Tonya and I walked down my old street, and we got inspired upon hearing the father of an old friend of mine out in his back yard.  We climbed the rock wall, snuck through a hole in his hedge, and came upon him closing up the pool for the season.  And who was there to help him but his son, Jared, the first real friend that I had here in the state of Maine!  We hadn’t seen each other in quite some time – perhaps as many as ten years – so we all stood around the pool, swapping stories from the past decade and introducing each other to our new families (Jared is recently married with a son).

In those moments of conversation it was easier to see how I could personify my house all I wanted to, but that my true “home” is something that I carry around with me wherever I go.  “Home” is night-after-night of playing Trivial Pursuit next to the pool with a group of friends, is the love a 3rd-grader feels for his deceased chameleon, is figuring out how to consume all the zucchinis in a bountiful garden, is having wondered whether or not you could bend the young birch tree and use it to slingshot yourself across the neighborhood.  “Home” is riding your bike up the dark street as quickly as possible so as to evade the monsters lurking in the shadows, is watching your parents drive away en route to the hospital (again), is…basically is everything that happened, everything we all did “back then”, the memories of feeling that created the core fabric of our existence.  Sure, there are things to mourn, things to be missed, things to regret, things to relish.  In the present moment, any of those options are your choice.  

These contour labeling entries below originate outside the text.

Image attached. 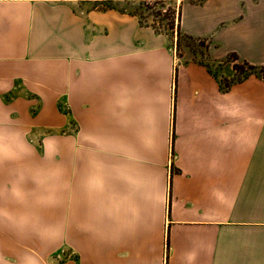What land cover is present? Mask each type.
Returning a JSON list of instances; mask_svg holds the SVG:
<instances>
[{
	"label": "crops",
	"instance_id": "1",
	"mask_svg": "<svg viewBox=\"0 0 264 264\" xmlns=\"http://www.w3.org/2000/svg\"><path fill=\"white\" fill-rule=\"evenodd\" d=\"M126 1L0 0V264H264V79L177 54L264 66V0Z\"/></svg>",
	"mask_w": 264,
	"mask_h": 264
},
{
	"label": "rangeland",
	"instance_id": "2",
	"mask_svg": "<svg viewBox=\"0 0 264 264\" xmlns=\"http://www.w3.org/2000/svg\"><path fill=\"white\" fill-rule=\"evenodd\" d=\"M183 0H150V1H126L115 3L114 6L119 7L122 10H127L135 12L139 15L141 22L152 24L157 30L167 32L171 34L175 28H177L178 17H179V5ZM194 2H200L202 0H189ZM103 5L110 6L112 5L109 2H104ZM175 32V31H174ZM177 54L183 56L185 60H199L201 62H206L212 69L215 70L216 74H223L227 63H234L235 60L233 57L228 56L227 59L222 62L212 61L208 53V44L205 40L201 38L190 37L185 34L180 36L178 43ZM250 70H248L249 72ZM241 73L235 71V74L231 79L224 78L222 79L223 84L225 80L228 81L236 80L241 76ZM225 86V85H224ZM60 253V252H59ZM63 253L66 254L65 257L62 255L59 260L63 261L65 258L77 259L75 254L71 250H63Z\"/></svg>",
	"mask_w": 264,
	"mask_h": 264
},
{
	"label": "trees",
	"instance_id": "3",
	"mask_svg": "<svg viewBox=\"0 0 264 264\" xmlns=\"http://www.w3.org/2000/svg\"><path fill=\"white\" fill-rule=\"evenodd\" d=\"M179 37L181 36L180 31L178 30ZM229 56L233 57L235 62L233 63V68L235 69L236 72L241 73L242 75L239 76L236 80H231L228 81L227 79L225 80V87H229L232 82L236 81H241L251 74H255L257 76H260L264 79V66H256L253 64H250L249 62L245 60H241L239 56L236 53H230ZM248 70H250L248 72Z\"/></svg>",
	"mask_w": 264,
	"mask_h": 264
}]
</instances>
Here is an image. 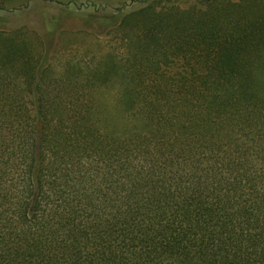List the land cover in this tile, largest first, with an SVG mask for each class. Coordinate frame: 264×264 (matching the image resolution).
I'll return each mask as SVG.
<instances>
[{
  "label": "trees",
  "instance_id": "trees-1",
  "mask_svg": "<svg viewBox=\"0 0 264 264\" xmlns=\"http://www.w3.org/2000/svg\"><path fill=\"white\" fill-rule=\"evenodd\" d=\"M40 1L122 53L0 27V264H264V0Z\"/></svg>",
  "mask_w": 264,
  "mask_h": 264
},
{
  "label": "rangeland",
  "instance_id": "rangeland-1",
  "mask_svg": "<svg viewBox=\"0 0 264 264\" xmlns=\"http://www.w3.org/2000/svg\"><path fill=\"white\" fill-rule=\"evenodd\" d=\"M116 1V0H111ZM184 2V1H183ZM57 7L45 4L40 0H33L25 11L14 10V16L3 11L0 15V27H11L26 23L38 35L34 41L42 62H51L55 69H59L66 59H79L86 61L95 54L108 50L122 53L121 45L115 40L116 36L107 27L95 20L88 21L70 18L67 10H62L61 19L56 27L49 24L47 14H58ZM88 14V13H87ZM84 14V15H87ZM119 21V15L110 17L107 23L114 24ZM98 57V56H97Z\"/></svg>",
  "mask_w": 264,
  "mask_h": 264
}]
</instances>
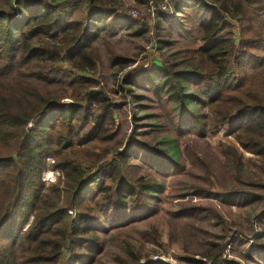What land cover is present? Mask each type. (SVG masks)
Segmentation results:
<instances>
[{"label": "trees", "instance_id": "obj_1", "mask_svg": "<svg viewBox=\"0 0 264 264\" xmlns=\"http://www.w3.org/2000/svg\"><path fill=\"white\" fill-rule=\"evenodd\" d=\"M3 1L0 264H61L65 253L66 264H95L102 251L98 234L106 225L118 229L148 217L153 184L126 171L129 161L138 158L136 150L145 148L133 139L135 131L119 147L110 143L100 153L87 151L115 136L111 130L119 107L110 94L118 90L135 99L136 90L147 88L172 105L180 121L193 120L200 136L222 130L233 138L235 144L222 153L235 169L249 153L264 170V0H172L171 13H157L145 22L155 18V33L161 22L173 24L175 43L181 46L170 54L174 64L154 71L135 67L116 79L119 69L112 91L94 80L89 68L101 63L94 46L101 33L132 23L121 18L114 3ZM82 10L83 21L73 19ZM56 39L60 42L53 43ZM180 52L189 56L180 59ZM189 61L193 64L187 69L182 66ZM63 62L72 70H61ZM122 62L121 56H112L113 66ZM31 64L34 69L27 70ZM191 82L200 83L197 94L188 92ZM49 170L59 177L47 186L42 175ZM231 194L223 197L231 201L238 192ZM225 246L200 263L232 264L223 259ZM139 258L130 251L116 261L142 264Z\"/></svg>", "mask_w": 264, "mask_h": 264}, {"label": "rangeland", "instance_id": "obj_2", "mask_svg": "<svg viewBox=\"0 0 264 264\" xmlns=\"http://www.w3.org/2000/svg\"><path fill=\"white\" fill-rule=\"evenodd\" d=\"M101 1L107 7L114 3L123 16L121 18L132 23L122 29L101 33L100 40L94 44L101 63L89 68L94 80L101 82L107 91H112L116 86L113 73L119 69L116 79L135 67L154 71L164 64H174L170 54L177 53L181 46L175 43L177 36L172 34L173 24L161 22L155 33V18L146 23L130 16L133 12L143 18L146 4L152 0ZM4 7L6 3L0 0V8ZM18 14L16 11V16ZM85 16L86 11L82 10L74 13L73 19L82 22ZM180 20L185 22L183 15ZM141 22L148 25L141 27ZM59 42L53 40V43ZM113 55L121 56L124 62L113 66ZM185 56L189 55L180 52L178 58ZM79 59L76 57L75 63ZM192 64L189 61L182 66L187 69ZM34 67L31 64L27 70ZM58 67L72 70L67 62L58 64ZM56 85L63 86L62 83ZM188 87L189 93L197 94L201 89L199 82H191ZM125 96L122 90L110 94L112 102L119 107L114 112L111 130L115 136L89 146L87 151L100 153L110 143L119 147L120 142L127 141L129 134L135 131L133 139L145 148L143 152L136 150L138 158L129 161L126 171L133 179L150 181L154 196L150 199L146 219L118 229L104 224V230L98 234L102 251L95 264H117L116 258L126 257L130 251L140 257L142 264L156 260L164 264H201L205 261L204 255L223 244H226L223 259L232 264H264V170L261 160L243 153L242 166L235 169L222 153L226 146L235 142L222 130L200 136L193 120L180 121L174 107L165 103L163 98L157 99L147 88L136 90L135 99ZM205 111L209 115L210 111ZM133 116L136 117V128L132 126ZM169 141L174 145L171 146ZM47 163L52 164V158H47ZM58 177L57 172L49 170L43 173L42 180L48 186ZM234 192L238 194L231 201L223 197ZM105 222L109 223V220ZM66 260L65 253L61 264H66Z\"/></svg>", "mask_w": 264, "mask_h": 264}, {"label": "built area", "instance_id": "obj_3", "mask_svg": "<svg viewBox=\"0 0 264 264\" xmlns=\"http://www.w3.org/2000/svg\"><path fill=\"white\" fill-rule=\"evenodd\" d=\"M171 1L172 0H152L151 2L149 1L150 3L147 2L146 4V15L143 18L138 17V15L133 12L130 16L134 20H145L146 18L154 17L157 13H171Z\"/></svg>", "mask_w": 264, "mask_h": 264}, {"label": "crops", "instance_id": "obj_4", "mask_svg": "<svg viewBox=\"0 0 264 264\" xmlns=\"http://www.w3.org/2000/svg\"><path fill=\"white\" fill-rule=\"evenodd\" d=\"M245 155H249V154H246V153H245ZM249 156H250V155H249Z\"/></svg>", "mask_w": 264, "mask_h": 264}]
</instances>
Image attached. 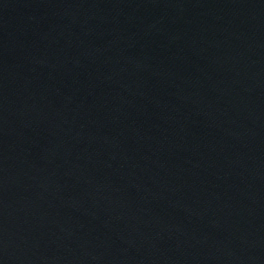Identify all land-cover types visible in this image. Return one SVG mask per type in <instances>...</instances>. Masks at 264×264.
I'll list each match as a JSON object with an SVG mask.
<instances>
[{
    "label": "water",
    "instance_id": "1",
    "mask_svg": "<svg viewBox=\"0 0 264 264\" xmlns=\"http://www.w3.org/2000/svg\"><path fill=\"white\" fill-rule=\"evenodd\" d=\"M0 264H264V0H0Z\"/></svg>",
    "mask_w": 264,
    "mask_h": 264
}]
</instances>
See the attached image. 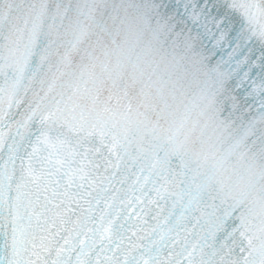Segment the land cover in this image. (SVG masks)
<instances>
[{
  "label": "snow or ice",
  "instance_id": "6c2138e0",
  "mask_svg": "<svg viewBox=\"0 0 264 264\" xmlns=\"http://www.w3.org/2000/svg\"><path fill=\"white\" fill-rule=\"evenodd\" d=\"M0 264H264V0H0Z\"/></svg>",
  "mask_w": 264,
  "mask_h": 264
}]
</instances>
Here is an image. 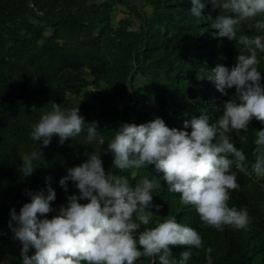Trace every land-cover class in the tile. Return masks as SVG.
<instances>
[{
  "label": "trees",
  "instance_id": "obj_1",
  "mask_svg": "<svg viewBox=\"0 0 264 264\" xmlns=\"http://www.w3.org/2000/svg\"><path fill=\"white\" fill-rule=\"evenodd\" d=\"M202 2L204 16L221 11ZM192 7L190 0H0V245L22 248L8 227L10 210L15 207L19 213L30 202L27 192L45 188L46 177L53 178L57 193L54 209L78 193L71 182L65 192L59 180L69 167L87 160L86 151L100 152L106 172L129 175L133 184L162 177L154 165L136 170L135 179L113 168L112 153L104 151L123 123L139 125L160 117L168 127L190 132L184 129L185 120L206 114L214 122L222 115L235 89L225 96L214 82L197 75L217 64L230 68L238 51L234 41L214 38L206 17L192 16ZM117 14L122 18L114 22ZM241 31L251 34L246 26ZM260 58L264 73V54ZM52 102L79 107L87 122H99L104 143H89L81 134L60 146L59 137H53L33 161L34 173L24 178L19 171L22 157L42 144L31 139L32 125ZM261 129L264 124L253 119L248 132L241 133L248 137L244 144L233 133L248 166L246 173L233 169L240 187L230 192L229 206L247 208L246 228L225 226L219 231L205 225L195 208L183 205L180 194L169 192L162 179L149 209L152 221L141 228L155 227L171 214L195 229L202 246L190 249L186 264H264V177L251 169L255 131ZM170 247L176 261L189 250ZM151 262L141 258L135 264ZM0 264L7 263L0 258ZM12 264H23L22 257Z\"/></svg>",
  "mask_w": 264,
  "mask_h": 264
},
{
  "label": "clouds",
  "instance_id": "obj_2",
  "mask_svg": "<svg viewBox=\"0 0 264 264\" xmlns=\"http://www.w3.org/2000/svg\"><path fill=\"white\" fill-rule=\"evenodd\" d=\"M196 18L206 17L214 38L234 41L238 55L229 68L217 64L211 70L201 69L197 79H209L216 89L235 96L223 105V112L214 122L206 114L185 120L184 129L170 128L156 117L139 125L123 123L115 129L104 153L113 155V168L130 172L154 165L162 177H145L134 184L129 175L106 172L101 153L85 152L87 160L69 167L59 185L68 191L71 182L78 193L67 196V203L53 208L57 193L52 177L45 178V188L28 191L30 202L17 213L10 210L8 227L21 245L23 264H135L150 258L151 264H186L191 248L202 246V237L193 228L167 215L155 227H144L152 221L153 193L162 179L169 192L180 194L183 205H192L200 220L223 231L225 226L244 229L249 224L247 208L229 206L230 192L238 189L237 171H247V157L236 146L247 142L253 119L264 124V73L260 71L264 54V0H207L221 9L216 16L202 15L205 2L190 0ZM247 27L248 33L241 31ZM83 134L87 142L104 143L99 122H87L79 107L65 108L52 102L32 125L30 137L42 141L22 157L20 173L30 177L37 166L33 161L42 155V148L59 137V145ZM252 150V171L264 177V129L255 131ZM81 201H86L81 203ZM155 207L159 208V205ZM55 212L49 218V214ZM137 234H139L137 236ZM170 246H187L189 250L174 260ZM34 249L33 254H29Z\"/></svg>",
  "mask_w": 264,
  "mask_h": 264
},
{
  "label": "rangeland",
  "instance_id": "obj_3",
  "mask_svg": "<svg viewBox=\"0 0 264 264\" xmlns=\"http://www.w3.org/2000/svg\"><path fill=\"white\" fill-rule=\"evenodd\" d=\"M122 16L120 14L116 15L114 22H117ZM122 21H119L118 24H121ZM21 256L20 248H7L0 245V258L4 259L7 264H12L13 259Z\"/></svg>",
  "mask_w": 264,
  "mask_h": 264
}]
</instances>
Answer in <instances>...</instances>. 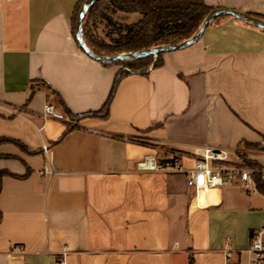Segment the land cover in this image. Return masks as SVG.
<instances>
[{
  "label": "crops",
  "instance_id": "1",
  "mask_svg": "<svg viewBox=\"0 0 264 264\" xmlns=\"http://www.w3.org/2000/svg\"><path fill=\"white\" fill-rule=\"evenodd\" d=\"M78 1L0 0V264H247L264 194L227 184L195 200L184 172L137 163L264 150V29L218 18L123 77L108 116H93L123 66L79 47ZM204 1L264 17V0ZM46 103L63 117L45 118Z\"/></svg>",
  "mask_w": 264,
  "mask_h": 264
},
{
  "label": "trees",
  "instance_id": "2",
  "mask_svg": "<svg viewBox=\"0 0 264 264\" xmlns=\"http://www.w3.org/2000/svg\"><path fill=\"white\" fill-rule=\"evenodd\" d=\"M85 1L79 0L75 7L73 16L74 36L77 15ZM108 8L115 11L139 13L142 17L132 24H119L117 31L120 37L111 43L95 40L88 29V21L93 17L94 20L100 18L111 22L112 19L106 11ZM215 8L217 7L207 5L204 0H97L86 13L83 24L84 38L90 49L99 55L134 52L161 44H177L193 36L207 15ZM257 17L264 19V17ZM163 54L160 53L157 57L151 55L110 63L120 64L123 67L118 73L102 109L90 112L88 115L107 117L110 103L121 79L134 73L146 74L151 68L160 66L163 61ZM3 175L4 173H0V188ZM261 190L264 191V183L261 184ZM190 264H194L193 260L190 261Z\"/></svg>",
  "mask_w": 264,
  "mask_h": 264
},
{
  "label": "built area",
  "instance_id": "3",
  "mask_svg": "<svg viewBox=\"0 0 264 264\" xmlns=\"http://www.w3.org/2000/svg\"><path fill=\"white\" fill-rule=\"evenodd\" d=\"M45 118H62L52 103H46L43 109ZM45 152L49 146L44 145ZM194 164L186 167L182 157L173 152L156 155L148 154L137 163L140 170L184 172L187 184L195 192V200L200 192L208 188H219L227 184H236L250 194L262 193L261 184L264 183V150L245 147L226 149L222 147L205 146L195 152ZM250 163H246V160ZM45 173H52V169L45 168ZM247 264H264V226L252 232L250 243L246 249ZM57 264H67L65 256L57 259Z\"/></svg>",
  "mask_w": 264,
  "mask_h": 264
},
{
  "label": "water",
  "instance_id": "4",
  "mask_svg": "<svg viewBox=\"0 0 264 264\" xmlns=\"http://www.w3.org/2000/svg\"><path fill=\"white\" fill-rule=\"evenodd\" d=\"M97 0H86L83 5L81 6L78 15H77V23H76V31H75V39L79 45V47L91 58L99 61L103 64H110L115 61H122V60H128L133 58H141L146 56L155 55L156 57L160 53H166L170 51H176L180 49H184L192 44H194L196 41H198L207 27L218 17L221 16H234L240 20L250 22L254 24L257 27H260L264 29V19L259 18L257 16L251 15L249 13H245L243 11L232 9V8H226V7H217L214 10H212L205 20L203 21L202 25L198 29V31L191 36L190 38L179 42L177 44H161L156 45L147 49L138 50V51H127L122 52L119 54H113V55H99L95 53L90 47L87 45L85 38H84V30H83V24L84 19L86 17V13L90 6L94 4Z\"/></svg>",
  "mask_w": 264,
  "mask_h": 264
},
{
  "label": "rangeland",
  "instance_id": "5",
  "mask_svg": "<svg viewBox=\"0 0 264 264\" xmlns=\"http://www.w3.org/2000/svg\"><path fill=\"white\" fill-rule=\"evenodd\" d=\"M106 11H107V14L110 16V18L112 19V21L109 22L106 19H100V18L97 20H94V18L92 17L88 21V29L91 31L89 32L92 33L95 40H104L107 43H111L112 41H115L120 37V34L117 31L119 24H132V23L139 21L142 17V15L139 13L125 12V11H119V10L115 11L112 8H108V10ZM75 120H76L75 117H72V116L70 117V123L73 124ZM168 152H172V151L165 150L163 151L162 154H166ZM245 162L251 164L249 160H246ZM194 198H195V192H194ZM261 212H264V211H256V214L254 216V220L256 223L257 222L260 223L262 219H264L263 218L264 215ZM262 226L264 225H260L259 228H261Z\"/></svg>",
  "mask_w": 264,
  "mask_h": 264
},
{
  "label": "bare ground",
  "instance_id": "6",
  "mask_svg": "<svg viewBox=\"0 0 264 264\" xmlns=\"http://www.w3.org/2000/svg\"><path fill=\"white\" fill-rule=\"evenodd\" d=\"M210 188H208V189H206V190H204V191H202V192H200V193H203V192H205V191H207V190H209ZM199 196H200V194H199ZM199 196H198V199H199Z\"/></svg>",
  "mask_w": 264,
  "mask_h": 264
}]
</instances>
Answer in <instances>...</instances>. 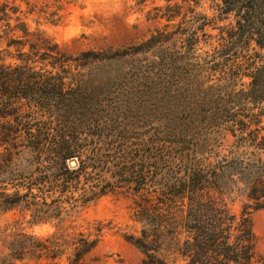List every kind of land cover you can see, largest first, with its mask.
Returning a JSON list of instances; mask_svg holds the SVG:
<instances>
[{"label":"trees","instance_id":"obj_1","mask_svg":"<svg viewBox=\"0 0 264 264\" xmlns=\"http://www.w3.org/2000/svg\"><path fill=\"white\" fill-rule=\"evenodd\" d=\"M12 1L0 4V214L21 208L56 230L17 234L0 264H89L105 226L66 222L111 194L133 202L139 230L123 237L142 264H264L252 221L264 0H211L212 16L203 0H165L147 19L166 24L146 39L76 55L27 21L57 23L74 0Z\"/></svg>","mask_w":264,"mask_h":264},{"label":"rangeland","instance_id":"obj_2","mask_svg":"<svg viewBox=\"0 0 264 264\" xmlns=\"http://www.w3.org/2000/svg\"><path fill=\"white\" fill-rule=\"evenodd\" d=\"M5 1L13 2L0 0V4ZM15 4H21L27 11L21 1ZM166 4L165 0H148L145 4H140L139 0H74L59 11L57 23H52L42 13L28 14L27 21L32 31L39 28L62 51L76 55L88 50L128 46L146 39L166 24L148 21V13ZM198 11L212 16L211 0H203ZM133 207L132 200L111 194L68 219L66 226L86 233L98 224L105 226L99 245L88 259L89 264H142V252L123 237L139 230V225L133 221ZM231 207L239 214L242 203L236 201ZM30 219L31 214L21 208L0 214V256L8 253V244L17 234L46 238L56 230V222L32 226ZM252 221L258 251L264 255V210L256 212Z\"/></svg>","mask_w":264,"mask_h":264},{"label":"water","instance_id":"obj_3","mask_svg":"<svg viewBox=\"0 0 264 264\" xmlns=\"http://www.w3.org/2000/svg\"><path fill=\"white\" fill-rule=\"evenodd\" d=\"M70 165H71L72 167H75V166H76V162L73 160V161L70 162Z\"/></svg>","mask_w":264,"mask_h":264}]
</instances>
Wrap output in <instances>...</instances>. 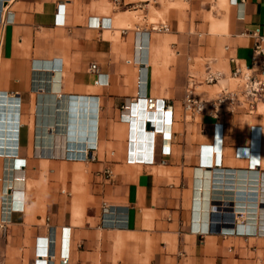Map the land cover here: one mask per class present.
Here are the masks:
<instances>
[{
  "label": "crops",
  "instance_id": "crops-1",
  "mask_svg": "<svg viewBox=\"0 0 264 264\" xmlns=\"http://www.w3.org/2000/svg\"><path fill=\"white\" fill-rule=\"evenodd\" d=\"M186 6L150 5V20ZM213 6L215 86L230 57L252 64L264 0ZM138 9L0 0V264H264V96L187 118L185 90L157 76L172 36L134 29ZM137 95L166 99L171 119L133 123Z\"/></svg>",
  "mask_w": 264,
  "mask_h": 264
},
{
  "label": "rangeland",
  "instance_id": "rangeland-1",
  "mask_svg": "<svg viewBox=\"0 0 264 264\" xmlns=\"http://www.w3.org/2000/svg\"><path fill=\"white\" fill-rule=\"evenodd\" d=\"M169 1L171 0H159L158 4H151V6L160 10L162 9V3ZM186 1L187 6L185 8L181 10L175 7L171 8L166 14L158 18L159 20L157 22L166 23L168 30H150L153 25L149 17L150 5L142 6V8H139L140 10L138 9V19L135 21L133 28L135 29V26L139 25L141 28H148L155 36H163L165 34H170L172 36V40L169 44L172 56L164 65V69L160 75H157L162 79L165 89L171 90L178 85L180 90L186 91L188 85L193 83L195 95L200 98H213L218 95L221 89L226 87L235 88L238 85L235 79L229 78V73H227L229 81H221L215 86L211 85L212 83H207L205 80L207 70H211L212 73L218 71L222 73L225 71L224 64L221 61V55L227 60L226 55H224L225 40L221 37L220 41H218L219 37L210 34L208 31V13H212L213 16L219 17L221 16V11H218L213 6L214 0ZM111 9H114L112 3ZM179 17H181L183 21L182 29H180L178 25ZM219 51L222 53L220 54ZM208 64L211 67L210 69H206ZM220 77L221 76H219L218 79ZM185 84L187 86H185ZM171 95L172 94H170V96ZM185 113L187 118L191 116L190 112L185 111ZM259 257H261L260 260L264 263V254H260ZM145 258L146 255H144L143 258H139L136 262L138 264H149Z\"/></svg>",
  "mask_w": 264,
  "mask_h": 264
},
{
  "label": "built area",
  "instance_id": "built-area-1",
  "mask_svg": "<svg viewBox=\"0 0 264 264\" xmlns=\"http://www.w3.org/2000/svg\"><path fill=\"white\" fill-rule=\"evenodd\" d=\"M116 6H128V7H138L146 6L150 3L158 4L159 0H137V1H128L124 0H111ZM152 30H165L167 29L166 23H157L151 27ZM230 61L233 63V69L231 71V77L235 79L238 83L235 88H223L220 90L218 95L213 98L204 99L194 94L193 83L188 85V88L185 91L183 98V109L186 112L194 113H215V109L218 106L226 105L230 106H244L247 109H253L256 103L261 100L264 96V79L259 76V74L264 73V37L260 35H255L254 43V55L252 57V64L250 66H244L238 63L234 57H230ZM90 69L96 71V64H91ZM218 79L216 73H212L207 70L206 73V82L214 83ZM143 100L144 107L149 111H162L164 108L167 109L171 105L163 100L161 107L158 105V98L144 95L141 97H133L132 103L140 102ZM124 109V107H123ZM94 148H90L93 150ZM151 159L148 163L154 162V146H151ZM88 159H93L91 154L87 155ZM127 162H137V159H134L127 155ZM106 176L112 175L111 169L105 170Z\"/></svg>",
  "mask_w": 264,
  "mask_h": 264
},
{
  "label": "bare ground",
  "instance_id": "bare-ground-1",
  "mask_svg": "<svg viewBox=\"0 0 264 264\" xmlns=\"http://www.w3.org/2000/svg\"><path fill=\"white\" fill-rule=\"evenodd\" d=\"M176 1V0H173ZM172 0L170 2H173ZM152 3L148 4L151 5ZM154 5V4H152ZM217 76L219 77L220 75L218 73H216ZM144 95H137L136 97H143ZM135 97V98H136ZM133 101V100H132ZM163 102V99H158V105L161 107ZM132 122L134 123V120L136 119V117L134 115L139 116L140 118V123L143 124L144 126V121H146L147 123H149V125H153L154 128H158L160 127V122H166L167 121V114L169 112V119H171V115H170V107H168L167 109H163L162 111H158V114L156 111L152 112L147 110L144 107V103L143 100L141 99L140 102H136V103H132ZM135 118V119H134ZM160 130V129H159Z\"/></svg>",
  "mask_w": 264,
  "mask_h": 264
}]
</instances>
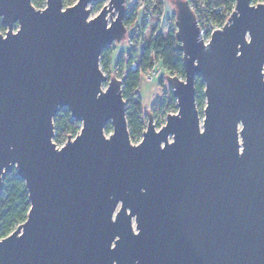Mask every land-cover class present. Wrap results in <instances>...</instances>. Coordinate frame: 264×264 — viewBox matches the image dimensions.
<instances>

The important thing is to recognize that here and now your home is what you choose to do with yourself and with the people around you.  Home doesn’t exist in a building, no matter how well-designed it is.  Home is being present, is making choices that keep you off autopilot and that add to your core experience.  Your core has the capacity to grow and grow – such that each step of the way you are coming from your center – your center just keeps getting bigger.  When we function on autopilot, though, our core becomes just a tiny portion of our overall experience, adding to the potential feeling of alienation.  But it’s your participation in the present moment that will help you stay connected and feel like you’re at home.

For all I know, the dude who moved into my old house saw it there, nestled in its own private mysterious grove of overgrown pine trees, saw the empty dog kennel in the back yard, saw the moss growing where grass used to be, saw the siding peeling away from the garage, and thought “Ah.  Perfect!  Just like home.”